In order to compare our software with already existing solutions, we analyzed various Mobile Cloud Computing solutions. Many of those (such as MALMOS [31], COMET [32] and COSMOS [33]) do not take into account energy aspects at all in their operation. Only a few (such as AIOLOS [34], CACTSE [35], Cuckoo [36], EMCO [37], IC-Cloud [38], MAUI [39] and ThinkAir [40]) account for energy aspects and only the IC-Cloud solution uses machine learning algorithms to optimize the operation of applications/services. However, almost all of the solutions analyzed (including IC-Cloud) are not being developed any further or there is no access to their source codes. It was only possible to find source codes for two solutions: AIOLOSFootnote 4 and CuckooFootnote 5. Unfortunately, both of these solutions use old software development kit versions (such as Eclipse and the ADT plugin instead of Android Studio). In the case of AIOLOS, we were able to configure and build a sample project, but when running the sample (using the Androsgi plugin), the application closed and reported an error. The code was analyzed, but it was not possible to determine what caused the error. For the second solution—Cuckoo, it was possible to run the sample application. However, comparing this solution with our system proved difficult due to the fact that Cuckoo lacked machine learning mechanisms and used completely different solutions in terms of the computing cloud—the server ran on an EC2 instance and it was not possible to use the AWS Lambda service.

6 Conclusions

Multiple studies have been carried out recently concerning the possibilities of reducing the power consumption of mobile devices, primarily in the area of optimizing the functioning of their screens, processors or wireless communication modules. However, our analysis concerning existing solutions revealed that there are no systems that use machine learning for optimizing power consumption on mobile devices using MCC. In this article, we present an original concept for an adaptive system enabling the optimization of mobile device power consumption and at the same time taking into account the context of the device’s operation. The use of machine learning algorithms in our solution allowed for the optimization of power consumption and reducing the service/application execution time on the mobile device.

Two services were used in the tests: Face Recognition and OCR. They were implemented on a mobile device with the Android operating system, with the ability to run them in the AWS Lambda compute cloud. The experiments carried out demonstrated that the adaptation algorithm developed made it possible to reduce power consumption for the C4.5 classifier by 41%, for the Random Forest classifier by 48% and for the Naïve Bayes classifier by 17%. Despite the relatively large standard deviation for the Naïve Bayes classifier, tests showed that the solutions developed can significantly reduce the power consumption of mobile devices. At the same time, we examined the possibility of optimizing the execution time of services/applications, and the results obtained—execution time being reduced by 23% (C4.5), 29% (Random Forest) and 19% (Naïve Bayes)—also demonstrated the effectiveness of the solution developed. During the tests, we also found out that the power consumption of the system developed during the learning process itself is very low and does not significantly affect the operation of the mobile device.

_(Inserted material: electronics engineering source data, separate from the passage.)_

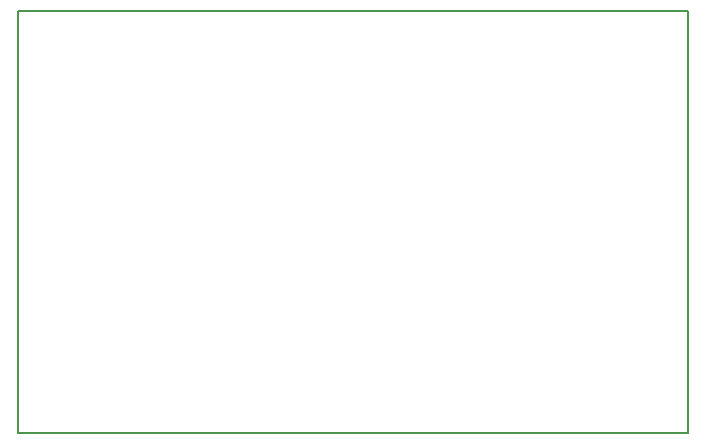
<source format=gko>
G04 DesignSpark PCB Gerber Version 12.0 Build 5942*
%FSLAX35Y35*%
%MOMM*%
%ADD10C,0.12700*%
X0Y0D02*
D02*
D10*
X42880000Y43935000D02*
X48560000D01*
Y47505000D01*
X42880000D01*
Y43935000D01*
X0Y0D02*
M02*

</source>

Our research shows that it is possible to create a system using adaptive algorithms based on machine learning that enables efficient learning and making increasingly better decisions. This allows for power consumption optimization as well as for reducing the service execution time on mobile devices. In further tests, we would like to address, among other things, the possibility of using distributed learning. Local models would be learned on mobile devices like it is the case now; however, part of the data collected would also be sent to the cloud where global models could be learned from aggregated data provided by many users. Such global models could subsequently be sent to mobile devices and allow them to use global knowledge locally.